Analysis of Unfolding of Apolipoprotein E Offers Insights into Lipid Binding Mechanism

Apolipoprotein E (apoE) is a cholesterol transport protein that plays a critical role in lipid homeostasis. It is composed of a series of amphipathic α-helices: H1-H4 in the N-terminal (NT), and C1-C3 in the C-terminal (CT) domain. In humans, those bearing the APOE e4 allele are at a higher risk for developing heart disease and Alzheimer's disease than those with APOE e3 allele. The goal is to understand isoform specific differences in behavior between apoE3 and apoE4. The objectives are to compare their unfolding behavior at the sub-domain level, and, to determine the order of helix unfolding. Recombinant apoE bearing single Cys at defined locations were generated for labeling with fluorophores.

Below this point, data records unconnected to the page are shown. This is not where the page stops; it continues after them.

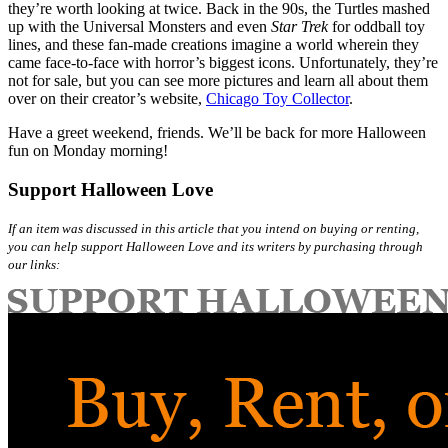
they’re worth looking at twice. Back in the 90s, the Turtles mashed
up with the Universal Monsters and even
Star Trek
for oddball toy
lines, and these fan-made creations imagine a world wherein they
came face-to-face with horror’s biggest icons. Unfortunately, they’re
not for sale, but you can see more pictures and learn all about them
over on their creator’s website,
Chicago Toy Collector
.
Have a greet weekend, friends. We’ll be back for more Halloween
fun on Monday morning!
Support Halloween Love
If an item was discussed in this article that you intend on buying or renting,
you can help support Halloween Love and its writers by purchasing through
our links:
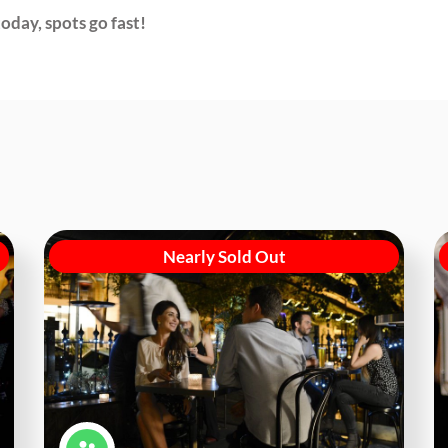
oday, spots go fast!
Nearly Sold Out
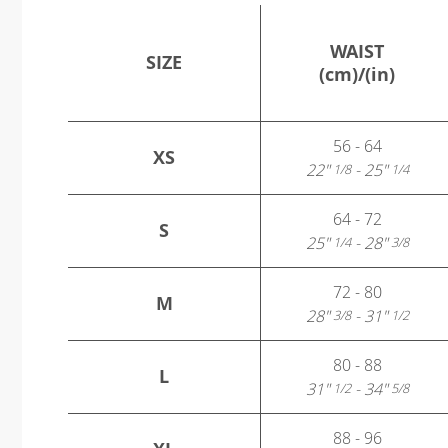
WAIST
SIZE
(cm)/(in)
56 - 64
XS
22"
- 25"
1/8
1/4
64 - 72
S
25"
- 28"
1/4
3/8
72 - 80
M
28"
- 31"
3/8
1/2
80 - 88
L
31"
- 34"
1/2
5/8
88 - 96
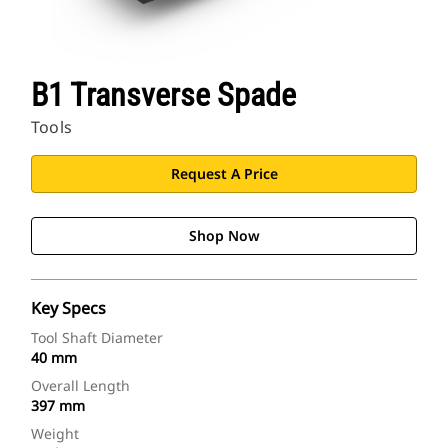
B1 Transverse Spade
Tools
Request A Price
Shop Now
Key Specs
Tool Shaft Diameter
40 mm
Overall Length
397 mm
Weight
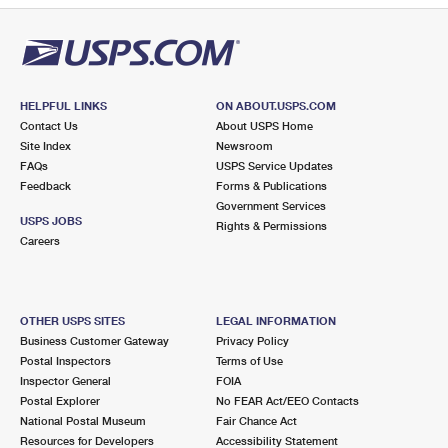
HELPFUL LINKS
ON ABOUT.USPS.COM
Contact Us
About USPS Home
Site Index
Newsroom
FAQs
USPS Service Updates
Feedback
Forms & Publications
Government Services
USPS JOBS
Rights & Permissions
Careers
OTHER USPS SITES
LEGAL INFORMATION
Business Customer Gateway
Privacy Policy
Postal Inspectors
Terms of Use
Inspector General
FOIA
Postal Explorer
No FEAR Act/EEO Contacts
National Postal Museum
Fair Chance Act
Resources for Developers
Accessibility Statement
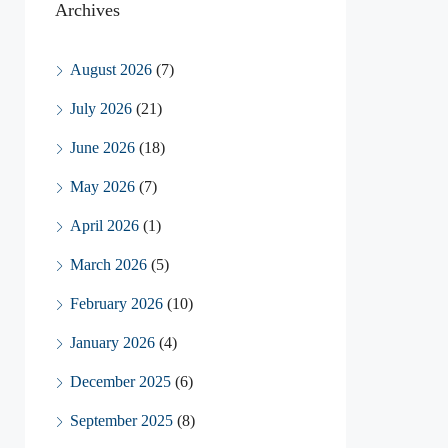
Archives
August 2026
(7)
July 2026
(21)
June 2026
(18)
May 2026
(7)
April 2026
(1)
March 2026
(5)
February 2026
(10)
January 2026
(4)
December 2025
(6)
September 2025
(8)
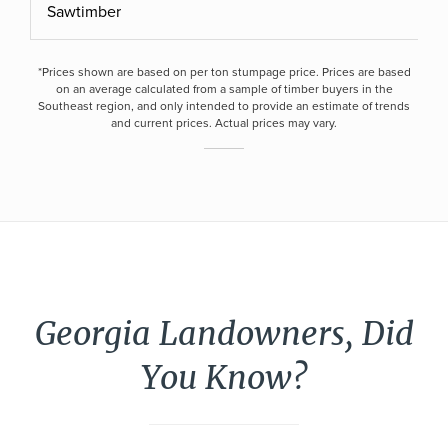
Sawtimber
*Prices shown are based on per ton stumpage price. Prices are based
on an average calculated from a sample of timber buyers in the
Southeast region, and only intended to provide an estimate of trends
and current prices. Actual prices may vary.
Georgia Landowners, Did
You Know?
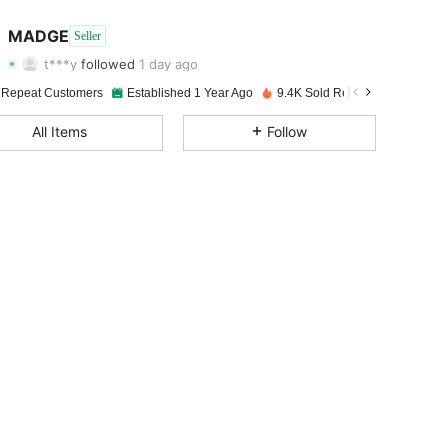
4.87
22
3.4K
MADGE
Seller
t***y
followed
1 day ago
4.87
22
3.4K
Rating
Items
Followers
 Repeat Customers
Established 1 Year Ago
9.4K Sold Recently
4.87
22
3.4K
All Items
Follow
4.87
22
3.4K
4.87
22
3.4K
4.87
22
3.4K
4.87
22
3.4K
4.87
22
3.4K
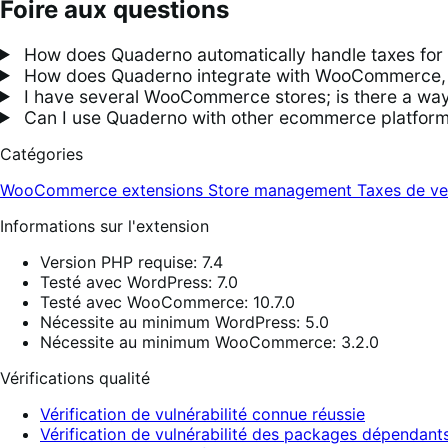
Foire aux questions
How does Quaderno automatically handle taxes f
How does Quaderno integrate with WooCommerce, an
I have several WooCommerce stores; is there a way 
Can I use Quaderno with other ecommerce platfo
Catégories
WooCommerce extensions
Store management
Taxes de ve
Informations sur l'extension
Version PHP requise: 7.4
Testé avec WordPress: 7.0
Testé avec WooCommerce: 10.7.0
Nécessite au minimum WordPress: 5.0
Nécessite au minimum WooCommerce: 3.2.0
Vérifications qualité
Vérification de vulnérabilité connue réussie
Vérification de vulnérabilité des packages dépendants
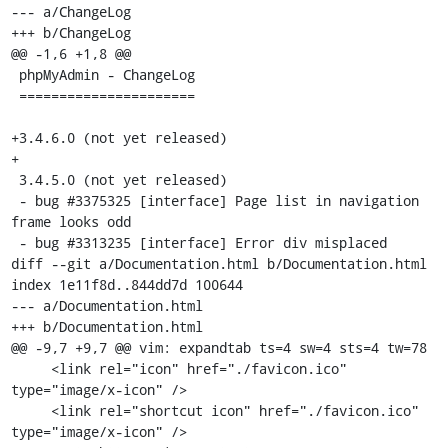
--- a/ChangeLog

+++ b/ChangeLog

@@ -1,6 +1,8 @@

 phpMyAdmin - ChangeLog

 ======================

+3.4.6.0 (not yet released)

+

 3.4.5.0 (not yet released)

 - bug #3375325 [interface] Page list in navigation 
frame looks odd

 - bug #3313235 [interface] Error div misplaced

diff --git a/Documentation.html b/Documentation.html

index 1e11f8d..844dd7d 100644

--- a/Documentation.html

+++ b/Documentation.html

@@ -9,7 +9,7 @@ vim: expandtab ts=4 sw=4 sts=4 tw=78

     <link rel="icon" href="./favicon.ico" 
type="image/x-icon" />

     <link rel="shortcut icon" href="./favicon.ico" 
type="image/x-icon" />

Chemical-induced unfolding was monitored by circular dichroism and fluorescence spectroscopy. Fluorescence polarization measurements were carried out to determine changes in probe mobility. With apoE3 NT domain, helices H3 and H4 unfold with a significantly lower mid point of denaturation compared to H1 and H2, whereas with the CT domain, helix C3 offers the least resistance to unfolding compared to C1 and C2. Studies with the intact protein suggest a bi-phasic unfolding for apoE3, where the two domains unfold independently, and a cooperative unfolding for apoE4 possibly due to interaction between helices in the NT and CT domains. Taken together, our studies suggest the order of unfolding of helices: C3-C1/C2-H3/H4-H1/H2. We propose that apoE3 follows a similar order of lipid binding, based on the rationale that the ease of unfolding is reflective of the ease of lipid binding, with less structured segments seeking stability by lipid interaction. Our data are significant because understanding isoform-specific differences at the molecular level allows us to obtain insights into the physiological behavior of apoE in lipid metabolism.